Is there not some chosen curse, some hidden thunder in the stores of heaven, red with uncommon wrath, to blast the man who owes his greatness to his country's ruin! Joseph Addison
Chapter 1
If Julia Grant shone any brighter tonight, thought Lieutenant General Ulysses S. Grant, they wouldn’t need any tallows in their hotel room later. His wife was in her element; men bowed to her, waiters refilled her glass without asking, and women curried her favor. The cream of Cincinnati society courted her tonight, knowing that Julia would likely be the nation’s next first lady.
They had not always lived in luxury; she had been equally comfortable as a
farmer’s wife, army wife, and now politician’s lady, and she’d handled all of these roles with ease, even though they both knew where her druthers lay.

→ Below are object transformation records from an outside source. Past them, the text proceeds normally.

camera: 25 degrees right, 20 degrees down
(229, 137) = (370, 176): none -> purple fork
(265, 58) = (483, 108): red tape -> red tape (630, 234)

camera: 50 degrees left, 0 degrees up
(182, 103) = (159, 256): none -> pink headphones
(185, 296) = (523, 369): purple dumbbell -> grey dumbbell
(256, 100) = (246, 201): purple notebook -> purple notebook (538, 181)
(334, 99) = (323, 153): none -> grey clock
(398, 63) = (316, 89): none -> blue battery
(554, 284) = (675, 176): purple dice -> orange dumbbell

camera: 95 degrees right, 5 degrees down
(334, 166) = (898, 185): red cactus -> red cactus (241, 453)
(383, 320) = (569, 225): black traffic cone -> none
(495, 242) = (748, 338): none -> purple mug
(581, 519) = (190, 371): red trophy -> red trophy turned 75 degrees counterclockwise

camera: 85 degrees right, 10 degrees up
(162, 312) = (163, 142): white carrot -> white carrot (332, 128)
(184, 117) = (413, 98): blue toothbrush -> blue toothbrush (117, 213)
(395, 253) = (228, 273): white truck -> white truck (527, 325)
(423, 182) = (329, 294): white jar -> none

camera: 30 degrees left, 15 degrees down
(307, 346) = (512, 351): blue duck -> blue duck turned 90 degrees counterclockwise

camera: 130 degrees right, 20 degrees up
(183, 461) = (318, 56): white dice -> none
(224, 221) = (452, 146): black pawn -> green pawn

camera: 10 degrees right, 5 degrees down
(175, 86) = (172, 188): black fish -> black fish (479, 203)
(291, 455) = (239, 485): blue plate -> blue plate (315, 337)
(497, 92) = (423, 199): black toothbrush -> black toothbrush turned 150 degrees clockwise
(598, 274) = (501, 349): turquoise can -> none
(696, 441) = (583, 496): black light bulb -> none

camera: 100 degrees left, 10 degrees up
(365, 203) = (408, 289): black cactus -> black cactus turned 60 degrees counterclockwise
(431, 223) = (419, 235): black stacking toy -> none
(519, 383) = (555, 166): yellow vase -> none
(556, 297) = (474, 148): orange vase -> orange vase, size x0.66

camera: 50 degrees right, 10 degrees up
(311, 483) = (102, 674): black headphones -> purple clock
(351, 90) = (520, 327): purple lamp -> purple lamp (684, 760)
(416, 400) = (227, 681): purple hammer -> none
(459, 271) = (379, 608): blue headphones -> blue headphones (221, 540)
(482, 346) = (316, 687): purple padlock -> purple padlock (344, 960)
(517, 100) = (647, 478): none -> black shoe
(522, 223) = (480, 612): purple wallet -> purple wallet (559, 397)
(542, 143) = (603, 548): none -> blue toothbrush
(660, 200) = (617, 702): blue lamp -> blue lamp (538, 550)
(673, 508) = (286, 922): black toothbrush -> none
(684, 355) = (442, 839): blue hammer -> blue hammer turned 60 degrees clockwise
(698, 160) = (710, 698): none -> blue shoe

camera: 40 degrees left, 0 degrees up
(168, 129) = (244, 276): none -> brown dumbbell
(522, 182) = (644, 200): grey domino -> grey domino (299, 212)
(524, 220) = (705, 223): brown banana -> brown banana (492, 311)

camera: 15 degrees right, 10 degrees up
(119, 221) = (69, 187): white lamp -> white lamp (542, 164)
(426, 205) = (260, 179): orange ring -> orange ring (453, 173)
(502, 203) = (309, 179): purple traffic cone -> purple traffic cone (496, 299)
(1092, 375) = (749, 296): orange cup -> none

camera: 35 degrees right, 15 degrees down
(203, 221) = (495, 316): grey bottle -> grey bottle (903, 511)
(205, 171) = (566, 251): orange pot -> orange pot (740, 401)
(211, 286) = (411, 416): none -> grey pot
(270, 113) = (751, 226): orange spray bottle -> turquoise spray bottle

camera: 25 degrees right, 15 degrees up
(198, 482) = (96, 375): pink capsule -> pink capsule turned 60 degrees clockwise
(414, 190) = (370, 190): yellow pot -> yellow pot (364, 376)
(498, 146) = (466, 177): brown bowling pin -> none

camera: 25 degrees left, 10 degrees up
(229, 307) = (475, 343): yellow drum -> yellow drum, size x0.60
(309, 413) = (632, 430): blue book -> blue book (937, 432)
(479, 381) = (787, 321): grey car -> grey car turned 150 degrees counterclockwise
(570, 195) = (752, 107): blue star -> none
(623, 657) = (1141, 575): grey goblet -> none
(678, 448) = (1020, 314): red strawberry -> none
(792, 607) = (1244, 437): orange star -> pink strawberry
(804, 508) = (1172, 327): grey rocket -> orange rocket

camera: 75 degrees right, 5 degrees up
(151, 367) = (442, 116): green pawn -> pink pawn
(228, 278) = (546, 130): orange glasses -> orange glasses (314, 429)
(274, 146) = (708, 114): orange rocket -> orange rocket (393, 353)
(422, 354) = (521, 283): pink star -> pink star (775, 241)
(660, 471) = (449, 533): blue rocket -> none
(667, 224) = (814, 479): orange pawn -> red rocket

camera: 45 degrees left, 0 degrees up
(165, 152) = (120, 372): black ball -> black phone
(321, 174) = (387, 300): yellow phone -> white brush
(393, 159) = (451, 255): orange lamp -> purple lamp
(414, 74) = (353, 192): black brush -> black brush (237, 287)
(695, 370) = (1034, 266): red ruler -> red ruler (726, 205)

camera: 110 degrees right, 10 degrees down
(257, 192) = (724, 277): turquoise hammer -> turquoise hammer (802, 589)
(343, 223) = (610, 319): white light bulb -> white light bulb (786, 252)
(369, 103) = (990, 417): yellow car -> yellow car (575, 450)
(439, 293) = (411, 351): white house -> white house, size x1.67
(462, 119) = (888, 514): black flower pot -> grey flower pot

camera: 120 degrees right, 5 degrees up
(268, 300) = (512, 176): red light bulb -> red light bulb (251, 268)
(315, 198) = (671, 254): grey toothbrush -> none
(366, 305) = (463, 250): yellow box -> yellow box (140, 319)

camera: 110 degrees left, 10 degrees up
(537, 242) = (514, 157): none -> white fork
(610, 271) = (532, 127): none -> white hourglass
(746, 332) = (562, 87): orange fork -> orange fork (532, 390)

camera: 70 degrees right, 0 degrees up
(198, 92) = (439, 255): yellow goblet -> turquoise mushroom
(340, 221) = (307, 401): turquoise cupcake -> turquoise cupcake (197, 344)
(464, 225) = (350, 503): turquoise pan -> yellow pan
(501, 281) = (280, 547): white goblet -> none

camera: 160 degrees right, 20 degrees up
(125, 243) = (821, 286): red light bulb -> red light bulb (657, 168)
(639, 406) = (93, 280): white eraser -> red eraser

As for Grant, he regretted the loss of their recent bucolic days as they’d bounced along the coach road from Bethel to Cincinnati; the farms had slowly begun to intrude upon one another. A new city meant more speeches and more politicians, yet cities, with their thousands of voters, won elections, not farming communities. Nearly a quarter of a million people resided in Cincinnati, making it the nation’s sixth largest city, a fact belied by its proximity to Grant’s hometown. The sheer importance of such a city and its elite made tonight at the Belmont feel even more confining. The Queen City of the West would not be denied its contribution in getting Grant elected as the next President of the United States.
Grant abhorred trying to make small talk, and his speeches were often painfully brief—less than a minute if he could get away with it. Leave the kowtows to Julia. The elite of Cincinnati society had all turned out tonight to meet the hero of 1865. , The Belmont, the familial home of the Longworths, had been opened to greet them. Since the passing of Longworth’s wife the previous year, the house had stood empty while the heirs tried to decide what to do with the pretentiously named “Belmont Estate.” The Longworths had kindly allowed the businessmen of Cincinnati to use their one-time home as a reception hall for Grant and Julia, so the reception wasn’t disturbing a living soul.
Of course, a grand home like Longworth’s would certainly need a name like Belmont. The double-arched doorway and elegant walkway had cried wealth before Grant had even entered the Pike Street home. He and Julia had seen the house on previous trips to the city, but as their carriage pulled up in front of the Belmont, Julia had let out a gasp realizing that she had now gained admission into these parties. The home vaguely resembled many in the nation’s capital; what Grant believed was called the “Federal” style.